Dataset entries:
----------------
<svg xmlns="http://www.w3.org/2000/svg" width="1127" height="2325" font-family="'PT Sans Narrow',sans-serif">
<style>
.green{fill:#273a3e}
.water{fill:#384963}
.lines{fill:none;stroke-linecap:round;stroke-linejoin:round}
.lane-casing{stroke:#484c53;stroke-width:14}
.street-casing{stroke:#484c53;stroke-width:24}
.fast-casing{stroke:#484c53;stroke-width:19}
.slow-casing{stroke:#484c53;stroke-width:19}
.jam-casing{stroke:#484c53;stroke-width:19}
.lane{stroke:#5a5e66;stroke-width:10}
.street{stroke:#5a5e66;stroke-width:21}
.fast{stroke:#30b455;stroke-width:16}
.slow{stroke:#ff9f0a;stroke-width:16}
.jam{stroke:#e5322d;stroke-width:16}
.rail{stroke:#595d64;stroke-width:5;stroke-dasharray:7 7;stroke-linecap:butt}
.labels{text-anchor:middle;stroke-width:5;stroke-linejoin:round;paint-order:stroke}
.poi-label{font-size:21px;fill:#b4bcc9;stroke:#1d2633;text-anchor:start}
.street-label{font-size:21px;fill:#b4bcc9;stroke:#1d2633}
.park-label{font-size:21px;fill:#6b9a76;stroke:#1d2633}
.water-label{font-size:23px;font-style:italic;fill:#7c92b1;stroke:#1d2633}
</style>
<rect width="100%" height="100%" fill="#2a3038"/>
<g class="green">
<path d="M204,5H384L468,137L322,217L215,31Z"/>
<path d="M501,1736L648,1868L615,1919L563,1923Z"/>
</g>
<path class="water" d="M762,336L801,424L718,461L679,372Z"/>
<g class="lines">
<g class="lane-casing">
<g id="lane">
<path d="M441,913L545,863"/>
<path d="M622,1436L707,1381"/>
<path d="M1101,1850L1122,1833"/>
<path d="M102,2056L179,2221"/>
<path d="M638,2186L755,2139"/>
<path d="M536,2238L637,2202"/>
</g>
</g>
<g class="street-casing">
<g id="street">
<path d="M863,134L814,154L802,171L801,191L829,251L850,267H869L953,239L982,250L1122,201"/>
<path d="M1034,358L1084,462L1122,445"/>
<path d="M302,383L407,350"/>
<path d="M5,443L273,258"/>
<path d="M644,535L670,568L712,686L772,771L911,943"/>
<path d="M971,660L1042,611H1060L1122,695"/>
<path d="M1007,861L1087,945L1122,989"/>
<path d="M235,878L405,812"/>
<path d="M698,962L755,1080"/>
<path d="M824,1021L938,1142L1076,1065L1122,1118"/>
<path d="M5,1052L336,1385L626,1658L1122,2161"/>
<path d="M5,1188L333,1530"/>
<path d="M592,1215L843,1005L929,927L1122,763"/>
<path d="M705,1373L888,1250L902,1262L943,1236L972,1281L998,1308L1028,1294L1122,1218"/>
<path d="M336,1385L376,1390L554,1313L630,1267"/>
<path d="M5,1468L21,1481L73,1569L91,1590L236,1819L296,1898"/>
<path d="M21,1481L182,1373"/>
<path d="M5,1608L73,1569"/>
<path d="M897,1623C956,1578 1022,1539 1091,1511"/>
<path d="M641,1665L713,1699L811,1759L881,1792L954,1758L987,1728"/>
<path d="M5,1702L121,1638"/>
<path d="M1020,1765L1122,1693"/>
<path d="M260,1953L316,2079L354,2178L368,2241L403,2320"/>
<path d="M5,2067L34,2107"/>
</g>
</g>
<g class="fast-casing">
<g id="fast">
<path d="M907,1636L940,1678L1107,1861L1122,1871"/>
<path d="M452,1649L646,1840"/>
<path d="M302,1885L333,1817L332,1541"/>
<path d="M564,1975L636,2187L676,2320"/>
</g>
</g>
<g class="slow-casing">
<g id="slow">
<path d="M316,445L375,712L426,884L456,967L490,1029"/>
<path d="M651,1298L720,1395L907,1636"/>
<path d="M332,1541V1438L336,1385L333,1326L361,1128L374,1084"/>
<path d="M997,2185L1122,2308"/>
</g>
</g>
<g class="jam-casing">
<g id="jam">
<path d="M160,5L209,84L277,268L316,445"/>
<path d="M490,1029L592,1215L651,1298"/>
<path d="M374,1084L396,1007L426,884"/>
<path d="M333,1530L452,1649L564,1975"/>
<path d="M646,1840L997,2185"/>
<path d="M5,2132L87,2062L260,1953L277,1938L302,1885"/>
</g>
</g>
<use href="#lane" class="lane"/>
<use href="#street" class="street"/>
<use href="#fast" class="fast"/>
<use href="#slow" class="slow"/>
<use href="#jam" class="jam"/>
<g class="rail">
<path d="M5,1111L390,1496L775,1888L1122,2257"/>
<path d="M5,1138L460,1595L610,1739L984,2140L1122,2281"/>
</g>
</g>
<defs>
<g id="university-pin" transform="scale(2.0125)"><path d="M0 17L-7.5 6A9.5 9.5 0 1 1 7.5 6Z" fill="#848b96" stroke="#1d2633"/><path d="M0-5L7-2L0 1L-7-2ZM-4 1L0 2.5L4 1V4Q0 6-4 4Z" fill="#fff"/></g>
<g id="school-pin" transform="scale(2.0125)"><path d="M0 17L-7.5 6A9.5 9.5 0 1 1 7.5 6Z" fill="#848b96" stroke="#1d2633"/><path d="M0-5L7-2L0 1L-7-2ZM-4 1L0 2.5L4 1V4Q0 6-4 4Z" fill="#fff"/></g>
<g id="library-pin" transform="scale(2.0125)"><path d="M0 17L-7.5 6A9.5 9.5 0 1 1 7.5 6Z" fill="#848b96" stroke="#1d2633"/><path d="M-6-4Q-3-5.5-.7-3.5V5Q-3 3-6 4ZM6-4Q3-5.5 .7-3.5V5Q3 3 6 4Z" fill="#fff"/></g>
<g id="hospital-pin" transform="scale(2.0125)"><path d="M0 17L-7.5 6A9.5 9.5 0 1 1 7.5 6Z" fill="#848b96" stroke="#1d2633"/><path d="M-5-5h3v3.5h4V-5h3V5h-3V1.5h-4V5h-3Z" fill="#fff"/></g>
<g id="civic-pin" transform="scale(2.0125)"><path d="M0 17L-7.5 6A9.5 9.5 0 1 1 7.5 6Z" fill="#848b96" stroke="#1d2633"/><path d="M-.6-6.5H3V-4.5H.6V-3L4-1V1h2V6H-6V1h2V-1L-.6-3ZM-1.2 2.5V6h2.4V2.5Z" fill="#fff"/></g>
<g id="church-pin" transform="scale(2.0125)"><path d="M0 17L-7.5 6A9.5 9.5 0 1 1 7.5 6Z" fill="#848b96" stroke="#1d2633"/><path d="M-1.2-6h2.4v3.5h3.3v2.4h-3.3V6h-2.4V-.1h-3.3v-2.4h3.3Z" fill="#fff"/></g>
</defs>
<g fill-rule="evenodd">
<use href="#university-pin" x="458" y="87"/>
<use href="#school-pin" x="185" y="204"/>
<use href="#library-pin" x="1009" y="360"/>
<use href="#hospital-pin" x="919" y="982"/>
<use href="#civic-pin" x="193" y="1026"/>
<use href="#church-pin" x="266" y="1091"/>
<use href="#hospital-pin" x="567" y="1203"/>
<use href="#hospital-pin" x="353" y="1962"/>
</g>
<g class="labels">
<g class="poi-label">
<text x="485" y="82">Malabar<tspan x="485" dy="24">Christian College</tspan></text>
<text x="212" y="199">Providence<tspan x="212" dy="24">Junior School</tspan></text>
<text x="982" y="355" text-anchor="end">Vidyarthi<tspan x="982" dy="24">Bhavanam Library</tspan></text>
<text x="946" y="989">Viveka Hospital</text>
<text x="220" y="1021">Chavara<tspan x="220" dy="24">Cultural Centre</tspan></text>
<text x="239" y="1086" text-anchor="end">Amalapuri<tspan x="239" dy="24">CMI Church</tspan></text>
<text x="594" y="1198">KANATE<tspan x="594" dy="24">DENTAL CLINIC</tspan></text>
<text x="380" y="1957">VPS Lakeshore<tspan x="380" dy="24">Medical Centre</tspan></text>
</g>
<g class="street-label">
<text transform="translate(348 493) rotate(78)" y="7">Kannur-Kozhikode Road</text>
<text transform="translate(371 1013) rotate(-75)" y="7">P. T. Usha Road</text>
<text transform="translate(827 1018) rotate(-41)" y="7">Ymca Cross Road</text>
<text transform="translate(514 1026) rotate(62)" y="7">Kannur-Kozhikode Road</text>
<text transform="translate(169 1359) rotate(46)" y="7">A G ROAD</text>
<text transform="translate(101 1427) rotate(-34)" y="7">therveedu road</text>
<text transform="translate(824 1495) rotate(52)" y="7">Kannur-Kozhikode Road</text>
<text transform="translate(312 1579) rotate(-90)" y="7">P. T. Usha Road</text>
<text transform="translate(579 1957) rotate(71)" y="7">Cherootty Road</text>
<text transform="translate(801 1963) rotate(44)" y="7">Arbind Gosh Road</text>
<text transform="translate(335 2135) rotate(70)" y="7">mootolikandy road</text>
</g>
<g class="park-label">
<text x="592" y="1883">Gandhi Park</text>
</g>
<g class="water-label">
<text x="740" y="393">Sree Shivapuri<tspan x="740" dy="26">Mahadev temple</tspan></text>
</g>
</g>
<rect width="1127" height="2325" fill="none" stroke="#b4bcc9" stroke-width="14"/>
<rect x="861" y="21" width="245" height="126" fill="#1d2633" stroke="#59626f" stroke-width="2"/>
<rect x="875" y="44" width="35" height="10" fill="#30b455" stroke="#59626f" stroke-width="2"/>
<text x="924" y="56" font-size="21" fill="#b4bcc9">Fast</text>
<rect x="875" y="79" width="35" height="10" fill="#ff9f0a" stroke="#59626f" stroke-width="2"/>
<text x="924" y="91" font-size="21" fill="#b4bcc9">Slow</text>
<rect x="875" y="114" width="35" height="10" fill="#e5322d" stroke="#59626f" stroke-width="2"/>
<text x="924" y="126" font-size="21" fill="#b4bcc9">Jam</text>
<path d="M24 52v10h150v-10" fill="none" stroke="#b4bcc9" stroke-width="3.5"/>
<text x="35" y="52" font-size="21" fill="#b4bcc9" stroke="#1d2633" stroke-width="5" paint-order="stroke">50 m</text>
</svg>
----------------
Report how many lines of the preceding records include "Centre". Output the number only.

● TASK ANSWER
2